-- EXERCISE PROMPT --
Using the listing below, copy every line that mentions "Farthing".

•••••

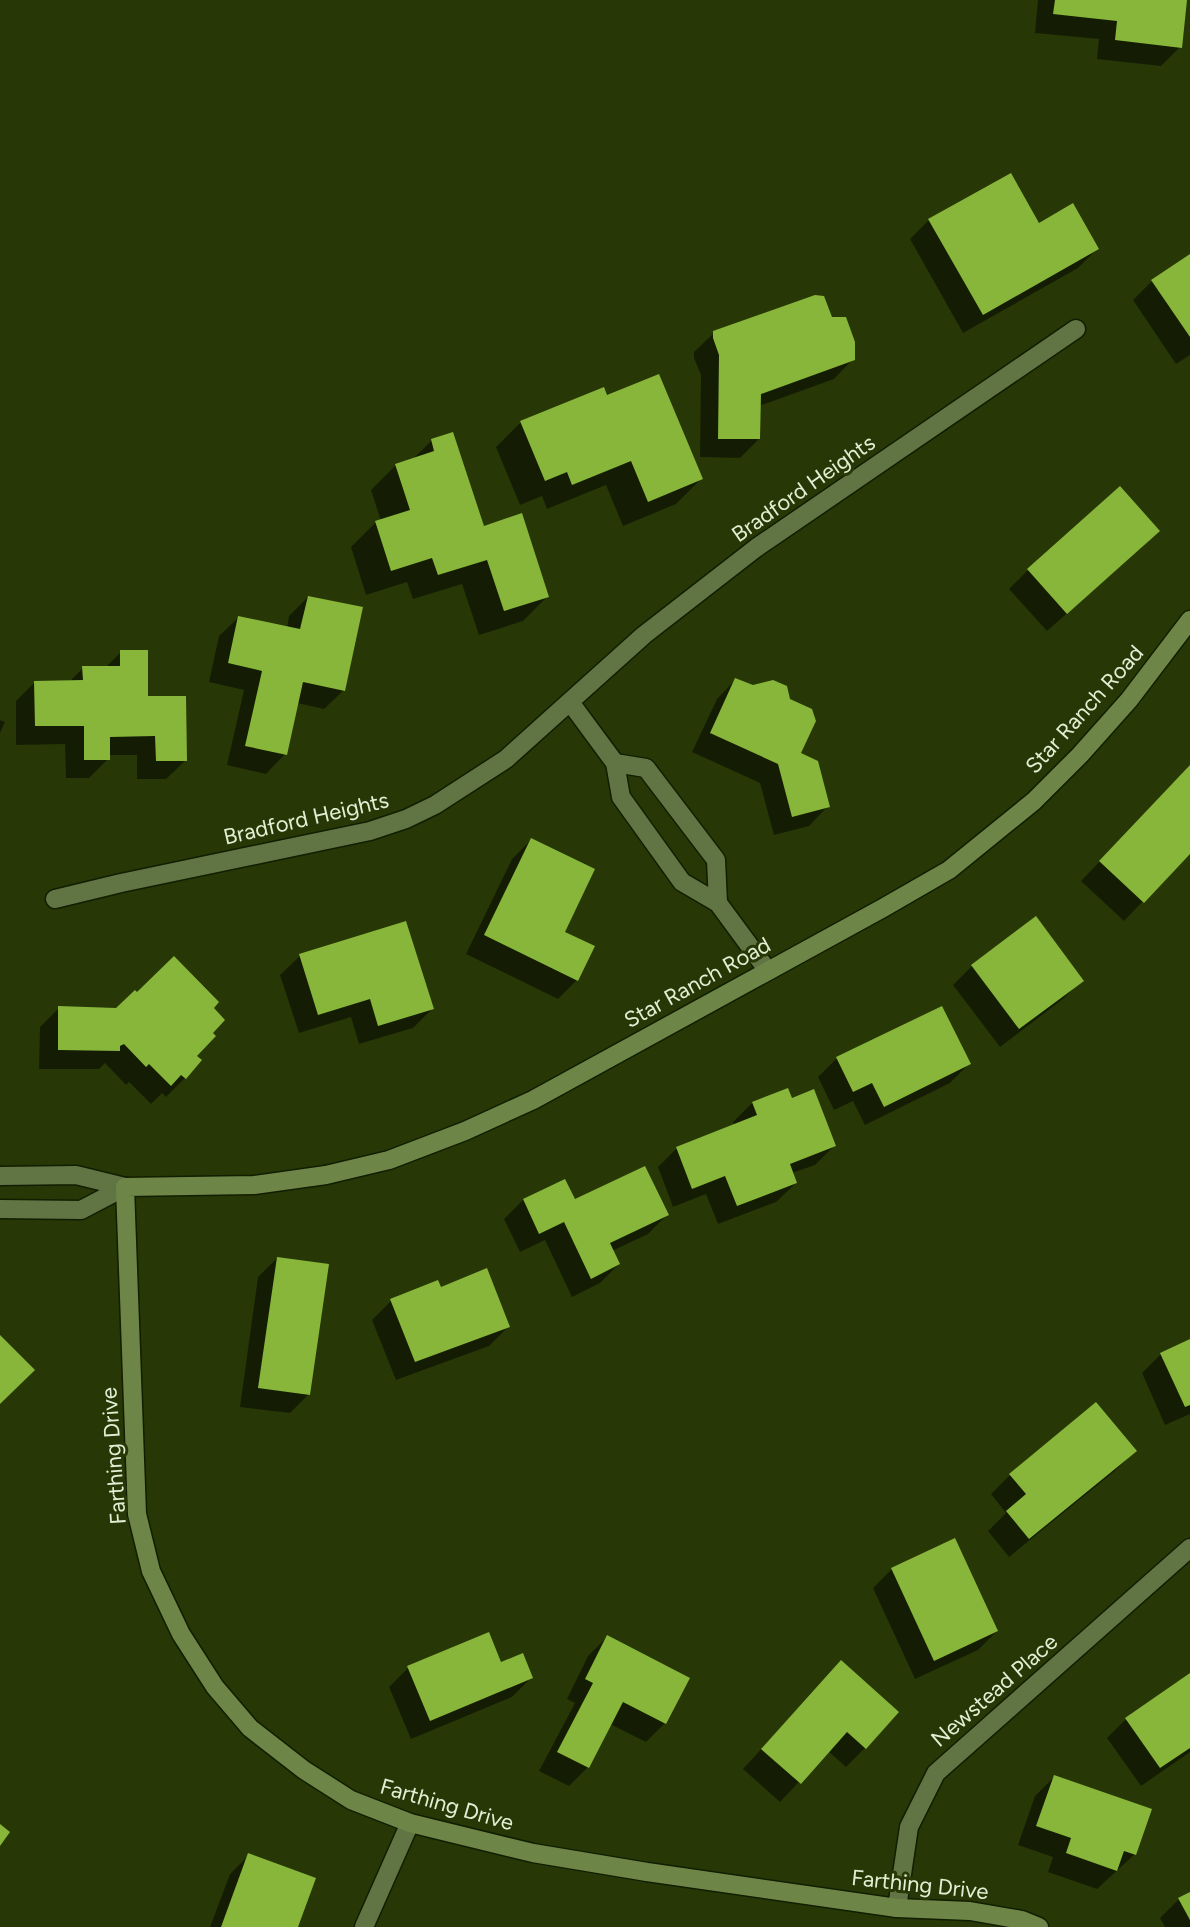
<svg xmlns="http://www.w3.org/2000/svg" width="1190" height="1927" viewBox="0 0 1190 1927" font-family="Figtree,sans-serif">
<style>
.shadow{fill:#0007}
.building{fill:#88b63a}
.lines{fill:none;stroke-linecap:round;stroke-linejoin:round}
.street-casing{stroke:#121e00;stroke-width:21}
.secondary-casing{stroke:#121e00;stroke-width:21}
.street{stroke:#617544;stroke-width:18}
.secondary{stroke:#6d8647;stroke-width:18}
.labels{text-anchor:middle;stroke-width:6;stroke-linejoin:round;paint-order:stroke}
.street-label{font-size:22px;fill:#e3efd4;stroke:#273806}
</style>
<rect width="100%" height="100%" fill="#273806"/>
<g class="shadow">
<path d="M 1038,0 L 1177,0 L 1180,47 L 1161,66 L 1097,59 L 1099,39 L 1035,33 Z"/>
<path d="M 929,220 L 1038,225 L 1097,249 L 1078,268 L 963,333 L 910,239 Z"/>
<path d="M 1190,255 L 1190,355 L 1176,364 L 1133,300 L 1152,281 Z"/>
<path d="M 714,333 L 853,359 L 834,379 L 759,406 L 759,439 L 740,458 L 700,457 L 701,375 L 694,358 L 694,352 Z"/>
<path d="M 606,397 L 701,479 L 676,504 L 623,526 L 606,485 L 547,509 L 542,496 L 520,505 L 496,447 L 521,422 Z"/>
<path d="M 431,441 L 483,528 L 548,596 L 523,621 L 479,635 L 462,584 L 413,599 L 407,582 L 366,595 L 351,547 L 376,522 L 381,521 L 371,490 L 396,465 L 413,459 Z"/>
<path d="M 1158,531 L 1139,550 L 1047,631 L 1009,589 L 1028,570 Z"/>
<path d="M 308,597 L 344,690 L 324,709 L 297,703 L 285,754 L 266,774 L 227,765 L 244,690 L 209,682 L 219,636 L 239,617 L 287,628 L 289,616 Z"/>
<path d="M 121,652 L 186,760 L 166,779 L 137,779 L 137,755 L 108,755 L 108,759 L 89,778 L 66,778 L 65,744 L 16,745 L 16,701 L 35,682 L 69,682 L 83,668 L 105,668 Z"/>
<path d="M 736,679 L 753,687 L 799,754 L 828,806 L 809,826 L 774,835 L 760,783 L 692,752 L 717,699 Z"/>
<path d="M 0,720 L 5,722 L 0,733 Z"/>
<path d="M 1190,767 L 1190,852 L 1124,921 L 1081,881 Z"/>
<path d="M 531,840 L 577,980 L 558,999 L 466,954 L 512,859 Z"/>
<path d="M 300,956 L 432,1009 L 413,1028 L 359,1044 L 351,1017 L 299,1033 L 280,975 Z"/>
<path d="M 972,966 L 1082,980 L 1063,999 L 1000,1047 L 953,985 Z"/>
<path d="M 59,1008 L 212,1009 L 185,1078 L 166,1097 L 162,1093 L 151,1104 L 129,1082 L 126,1085 L 105,1063 L 99,1069 L 39,1069 L 40,1027 Z"/>
<path d="M 837,1058 L 969,1064 L 950,1083 L 865,1125 L 853,1101 L 834,1110 L 818,1077 Z"/>
<path d="M 792,1100 L 834,1146 L 815,1165 L 792,1173 L 796,1183 L 776,1202 L 718,1224 L 706,1194 L 673,1207 L 658,1167 L 677,1148 L 735,1126 L 733,1122 L 752,1103 Z"/>
<path d="M 565,1181 L 574,1201 L 667,1215 L 648,1234 L 612,1251 L 619,1264 L 600,1283 L 572,1297 L 545,1240 L 520,1252 L 504,1219 L 523,1200 Z"/>
<path d="M 277,1258 L 309,1394 L 290,1413 L 240,1407 L 258,1277 Z"/>
<path d="M 437,1282 L 440,1289 L 508,1327 L 489,1346 L 396,1380 L 372,1320 L 391,1301 Z"/>
<path d="M 1190,1341 L 1190,1414 L 1165,1425 L 1142,1373 L 1161,1354 Z"/>
<path d="M 1096,1404 L 1135,1451 L 1116,1470 L 1009,1557 L 988,1531 L 1006,1513 L 991,1494 L 1010,1475 Z"/>
<path d="M 892,1569 L 997,1631 L 978,1650 L 915,1679 L 873,1588 Z"/>
<path d="M 607,1637 L 665,1723 L 646,1742 L 610,1724 L 588,1767 L 569,1786 L 539,1771 L 575,1703 L 567,1699 L 588,1656 Z"/>
<path d="M 841,1662 L 865,1748 L 846,1767 L 828,1751 L 780,1802 L 743,1769 Z"/>
<path d="M 500,1664 L 531,1678 L 512,1697 L 411,1739 L 389,1687 L 408,1668 Z"/>
<path d="M 1190,1675 L 1190,1752 L 1141,1786 L 1107,1738 L 1126,1719 Z"/>
<path d="M 1054,1777 L 1135,1854 L 1097,1889 L 1048,1872 L 1053,1857 L 1018,1845 L 1035,1796 Z"/>
<path d="M 249,1855 L 296,1927 L 210,1927 L 230,1874 Z"/>
<path d="M 1190,1893 L 1190,1927 L 1165,1927 L 1160,1918 L 1179,1899 Z"/>
</g>
<g class="building">
<path d="M 1055,0 L 1187,0 L 1182,48 L 1115,40 L 1117,21 L 1053,14 Z"/>
<path d="M 1011,173 L 1039,223 L 1073,203 L 1099,249 L 983,315 L 928,219 Z"/>
<path d="M 1190,254 L 1190,337 L 1151,280 Z"/>
<path d="M 815,295 L 824,296 L 832,317 L 846,317 L 855,342 L 855,360 L 761,394 L 760,439 L 718,439 L 719,355 L 713,338 L 713,331 Z"/>
<path d="M 659,374 L 703,479 L 648,502 L 631,461 L 572,485 L 567,472 L 545,481 L 520,421 L 604,387 L 607,395 Z"/>
<path d="M 453,432 L 484,526 L 522,513 L 549,597 L 504,611 L 487,560 L 438,575 L 432,558 L 391,571 L 375,521 L 410,510 L 395,464 L 434,451 L 431,439 Z"/>
<path d="M 1120,486 L 1160,531 L 1067,614 L 1027,569 Z"/>
<path d="M 308,596 L 363,607 L 345,691 L 303,682 L 287,755 L 245,746 L 262,671 L 228,663 L 238,616 L 300,629 Z"/>
<path d="M 120,650 L 148,650 L 148,696 L 186,696 L 187,761 L 156,761 L 155,736 L 110,737 L 110,760 L 84,760 L 84,726 L 35,726 L 34,681 L 83,680 L 82,666 L 120,666 Z"/>
<path d="M 735,678 L 753,685 L 773,680 L 787,686 L 790,699 L 812,709 L 816,721 L 801,753 L 818,761 L 830,807 L 792,817 L 778,764 L 710,733 Z"/>
<path d="M 1190,765 L 1190,854 L 1144,903 L 1099,861 Z"/>
<path d="M 531,838 L 595,869 L 565,932 L 595,946 L 578,981 L 484,935 Z"/>
<path d="M 1036,916 L 1084,981 L 1019,1029 L 971,965 Z"/>
<path d="M 406,921 L 434,1009 L 378,1026 L 370,999 L 318,1015 L 299,954 Z"/>
<path d="M 174,956 L 219,1002 L 214,1008 L 225,1020 L 213,1033 L 216,1036 L 197,1056 L 202,1060 L 186,1079 L 181,1075 L 171,1086 L 149,1064 L 146,1067 L 124,1044 L 120,1046 L 120,1051 L 58,1050 L 58,1006 L 116,1008 L 135,990 L 137,992 Z"/>
<path d="M 942,1006 L 971,1064 L 884,1107 L 872,1083 L 853,1092 L 836,1057 Z"/>
<path d="M 788,1088 L 792,1098 L 814,1089 L 836,1146 L 790,1164 L 797,1183 L 737,1206 L 725,1176 L 692,1189 L 676,1147 L 757,1115 L 752,1102 Z"/>
<path d="M 645,1166 L 669,1215 L 610,1243 L 620,1264 L 591,1279 L 564,1222 L 539,1234 L 523,1199 L 565,1179 L 575,1199 Z"/>
<path d="M 277,1257 L 329,1264 L 310,1395 L 258,1388 Z"/>
<path d="M 487,1268 L 510,1327 L 415,1362 L 390,1299 L 438,1280 L 441,1287 Z"/>
<path d="M 0,1335 L 35,1370 L 0,1404 Z"/>
<path d="M 1190,1339 L 1190,1405 L 1185,1407 L 1160,1353 Z"/>
<path d="M 1096,1402 L 1137,1451 L 1029,1539 L 1006,1511 L 1026,1494 L 1009,1474 Z"/>
<path d="M 955,1538 L 998,1631 L 934,1661 L 891,1568 Z"/>
<path d="M 489,1632 L 501,1662 L 523,1653 L 533,1678 L 430,1721 L 407,1666 Z"/>
<path d="M 607,1635 L 690,1678 L 666,1724 L 623,1702 L 589,1768 L 557,1752 L 593,1683 L 585,1679 Z"/>
<path d="M 841,1660 L 899,1712 L 866,1749 L 847,1732 L 801,1784 L 761,1749 Z"/>
<path d="M 1190,1673 L 1190,1748 L 1160,1768 L 1125,1718 Z"/>
<path d="M 1054,1775 L 1152,1809 L 1136,1855 L 1124,1851 L 1117,1871 L 1066,1853 L 1071,1838 L 1036,1826 Z"/>
<path d="M 0,1824 L 10,1832 L 0,1846 Z"/>
<path d="M 248,1853 L 316,1878 L 298,1927 L 221,1927 Z"/>
<path d="M 1190,1892 L 1190,1920 L 1178,1898 Z"/>
</g>
<g class="lines">
<g class="street-casing">
<g id="street">
<path d="M 570,702 L 615,763 L 621,797 L 682,882 L 718,903 L 768,971"/>
<path d="M 615,763 L 646,768 L 716,860 L 718,903"/>
<path d="M 55,899 L 121,883 L 370,831 L 406,819 L 435,805 L 506,759 L 644,635 L 756,548 L 1076,329"/>
<path d="M 0,1176 L 76,1175 L 125,1187"/>
<path d="M 0,1209 L 81,1210 L 125,1187"/>
<path d="M 897,1908 L 909,1827 L 936,1773 L 1190,1548"/>
<path d="M 364,1927 L 410,1823"/>
</g>
</g>
<g class="secondary-casing">
<path id="secondary" d="M 1039,1927 L 1022,1920 L 970,1911 L 897,1908 L 647,1872 L 533,1853 L 410,1823 L 351,1800 L 304,1770 L 250,1728 L 215,1687 L 181,1634 L 151,1571 L 137,1514 L 125,1187 L 254,1185 L 326,1175 L 389,1160 L 465,1131 L 533,1100 L 883,908 L 949,870 L 1034,801 L 1080,755 L 1129,700 L 1190,620"/>
</g>
<use href="#street" class="street"/>
<use href="#secondary" class="secondary"/>
</g>
<g class="labels">
<g class="street-label">
<text transform="translate(803 488) rotate(-35)" y="8">Bradford Heights</text>
<text transform="translate(1084 709) rotate(-48)" y="8">Star Ranch Road</text>
<text transform="translate(306 818) rotate(-13)" y="8">Bradford Heights</text>
<text transform="translate(697 982) rotate(-29)" y="8">Star Ranch Road</text>
<text transform="translate(113 1456) rotate(-94)" y="8">Farthing Drive</text>
<text transform="translate(994 1690) rotate(-41)" y="8">Newstead Place</text>
<text transform="translate(447 1804) rotate(16)" y="8">Farthing Drive</text>
<text transform="translate(920 1884) rotate(6)" y="8">Farthing Drive</text>
</g>
</g>
</svg>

•••••

-- EXERCISE RESPONSE --
<text transform="translate(113 1456) rotate(-94)" y="8">Farthing Drive</text>
<text transform="translate(447 1804) rotate(16)" y="8">Farthing Drive</text>
<text transform="translate(920 1884) rotate(6)" y="8">Farthing Drive</text>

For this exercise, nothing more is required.